Glycemic Index of Canned pears
Fruits
Choose Canned pears for sustained energy with its low GI of 55. Smart nutrition providing 65 calories, 15.6g slow-release carbs per 100g serving.
Glycemic Index
Low glycemic index - causes a slow, steady rise in blood sugar
Glycemic Load
Low glycemic load - minimal blood sugar impact
Nutrition Facts
per 100gGlycemic Index Analysis
Understanding Canned pears GI Rating
Canned pears registers a glycemic index of 55, placing it in the low GI category.This low rating indicates that Canned pears is digested and absorbed slowly, causing a gradual rise in blood glucose levels. This makes it an excellent choice for maintaining stable energy and supporting diabetes management.
Blood Sugar Impact Guide
Health Benefits & Blood Sugar Impact
Blood Sugar Response
As a low GI food, Canned pears provides sustained energy release and helps maintain stable blood sugar levels, making it excellent for diabetes management and long-term energy.
Nutritional Benefits
- Rich in natural antioxidants and vitamins
- Provides essential fiber for digestive health
- Contains natural sugars with beneficial phytonutrients
- Supports immune system function
- May help reduce inflammation
Optimal Consumption Timing
Canned pears can be consumed at any time of day and is particularly beneficial for sustained energy during long periods between meals.
Preparation & Usage Tips
Recommended Preparation Methods
- Fresh and raw for maximum nutrition
- Dried for concentrated energy
- Blended into smoothies with protein
- Baked or grilled as healthy desserts
Serving Suggestions
For optimal blood sugar management, consider pairing Canned pears with other low GI foods, protein, or healthy fats for sustained nutrition.
How Canned pears Compares
Compare Canned pears's GI rating of 55 with similar foods in the fruits category:
Glycemic Index Comparison
Frequently Asked Questions
What is the glycemic index of Canned pears?

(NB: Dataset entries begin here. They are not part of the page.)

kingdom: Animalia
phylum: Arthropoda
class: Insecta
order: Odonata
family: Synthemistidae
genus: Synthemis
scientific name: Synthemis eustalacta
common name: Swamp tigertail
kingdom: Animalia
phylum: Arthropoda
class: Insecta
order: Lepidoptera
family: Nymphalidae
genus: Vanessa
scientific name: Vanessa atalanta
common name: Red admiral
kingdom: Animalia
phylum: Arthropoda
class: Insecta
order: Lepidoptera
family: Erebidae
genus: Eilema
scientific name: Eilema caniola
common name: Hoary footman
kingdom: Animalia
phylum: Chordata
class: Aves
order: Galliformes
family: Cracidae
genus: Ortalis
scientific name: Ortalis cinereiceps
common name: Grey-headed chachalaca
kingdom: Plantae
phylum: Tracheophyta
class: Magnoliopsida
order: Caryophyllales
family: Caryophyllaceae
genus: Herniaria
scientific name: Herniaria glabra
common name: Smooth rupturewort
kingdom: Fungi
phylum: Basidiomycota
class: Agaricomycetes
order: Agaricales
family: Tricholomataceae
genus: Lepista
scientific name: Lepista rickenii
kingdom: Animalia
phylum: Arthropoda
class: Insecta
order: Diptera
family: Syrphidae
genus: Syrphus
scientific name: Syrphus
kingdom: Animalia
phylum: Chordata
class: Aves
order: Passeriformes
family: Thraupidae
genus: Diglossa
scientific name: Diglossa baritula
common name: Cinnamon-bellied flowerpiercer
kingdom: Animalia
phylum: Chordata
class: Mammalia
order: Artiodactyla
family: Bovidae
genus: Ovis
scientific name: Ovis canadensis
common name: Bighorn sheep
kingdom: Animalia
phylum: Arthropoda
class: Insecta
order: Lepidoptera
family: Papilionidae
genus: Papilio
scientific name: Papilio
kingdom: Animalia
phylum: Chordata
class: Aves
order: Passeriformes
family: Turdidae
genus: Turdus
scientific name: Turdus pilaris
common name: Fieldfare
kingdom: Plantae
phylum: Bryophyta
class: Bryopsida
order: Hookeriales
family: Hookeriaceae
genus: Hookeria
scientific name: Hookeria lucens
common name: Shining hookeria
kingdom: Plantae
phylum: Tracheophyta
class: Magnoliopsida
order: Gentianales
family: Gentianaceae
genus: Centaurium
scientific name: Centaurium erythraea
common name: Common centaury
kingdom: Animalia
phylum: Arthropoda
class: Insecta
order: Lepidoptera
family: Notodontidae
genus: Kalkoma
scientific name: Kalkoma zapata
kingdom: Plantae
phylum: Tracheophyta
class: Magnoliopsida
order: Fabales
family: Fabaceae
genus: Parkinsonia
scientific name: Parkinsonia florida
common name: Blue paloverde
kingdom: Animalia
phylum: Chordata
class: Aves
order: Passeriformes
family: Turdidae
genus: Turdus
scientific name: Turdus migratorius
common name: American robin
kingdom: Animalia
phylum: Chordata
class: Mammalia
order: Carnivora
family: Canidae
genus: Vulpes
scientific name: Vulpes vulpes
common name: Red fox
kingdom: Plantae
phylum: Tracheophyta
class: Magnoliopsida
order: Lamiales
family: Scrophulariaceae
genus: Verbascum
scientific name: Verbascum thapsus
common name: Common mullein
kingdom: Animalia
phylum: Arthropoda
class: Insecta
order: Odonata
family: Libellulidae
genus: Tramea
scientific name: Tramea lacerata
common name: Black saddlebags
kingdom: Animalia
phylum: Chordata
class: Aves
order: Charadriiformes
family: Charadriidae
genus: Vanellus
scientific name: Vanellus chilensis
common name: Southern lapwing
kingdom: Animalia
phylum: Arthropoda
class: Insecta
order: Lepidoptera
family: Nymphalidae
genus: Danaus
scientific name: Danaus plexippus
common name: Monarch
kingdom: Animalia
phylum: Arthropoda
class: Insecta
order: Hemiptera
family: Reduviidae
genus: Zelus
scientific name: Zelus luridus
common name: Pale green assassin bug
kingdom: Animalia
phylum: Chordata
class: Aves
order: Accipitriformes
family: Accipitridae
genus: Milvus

Canned pears has a glycemic index (GI) of 55, which is classified as low GI. As a low GI food, Canned pears provides sustained energy release and helps maintain stable blood sugar levels, making it excellent for diabetes management and long-term energy.
What is the glycemic load of Canned pears?
This food has a glycemic load (GL) of 8.6, which is considered low GL. Glycemic load takes into account both the quality and quantity of carbohydrates in a typical serving, providing a more practical measure for meal planning.
How many calories does Canned pears contain?
Each 100g serving contains 65 calories, making it a low-calorie food choice. This can be incorporated into various diet plans depending on your caloric needs and activity level.
What nutrients does Canned pears provide?
Per 100g serving, it provides 15.6g carbohydrates, 0.2g protein, and 0g fat. Rich in natural antioxidants and vitamins Provides essential fiber for digestive health The low GI makes it suitable for stable energy and blood sugar management.
Can diabetics include Canned pears in their diet?
Yes, this is an excellent choice for diabetics with its low GI of 55. It helps maintain stable blood sugar and can be included regularly in meal plans.
What makes Canned pears different from other fruits?
Canned pears stands out among fruits with its unique GI of 55 and GL of 8.6. As a low GI food, Canned pears provides sustained energy release and helps maintain stable blood sugar levels, making it excellent for diabetes management and long-term energy. It also provides the typical fruit benefits of vitamins, antioxidants, and natural fiber.
How should I prepare Canned pears for best nutrition?
Canned pears is best consumed fresh and raw to maximize its vitamin and antioxidant content. Fresh and raw for maximum nutrition You can also dried for concentrated energy.
How does Canned pears affect blood sugar levels?
The glycemic index of 55 causes a gradual, steady rise in blood glucose, making it ideal for maintaining stable energy levels. This makes it excellent for diabetes management.
When is the best time to eat Canned pears?
Canned pears can be consumed at any time of day and is particularly beneficial for sustained energy during long periods between meals. The low GI makes it suitable for any time of day, especially for sustained energy needs.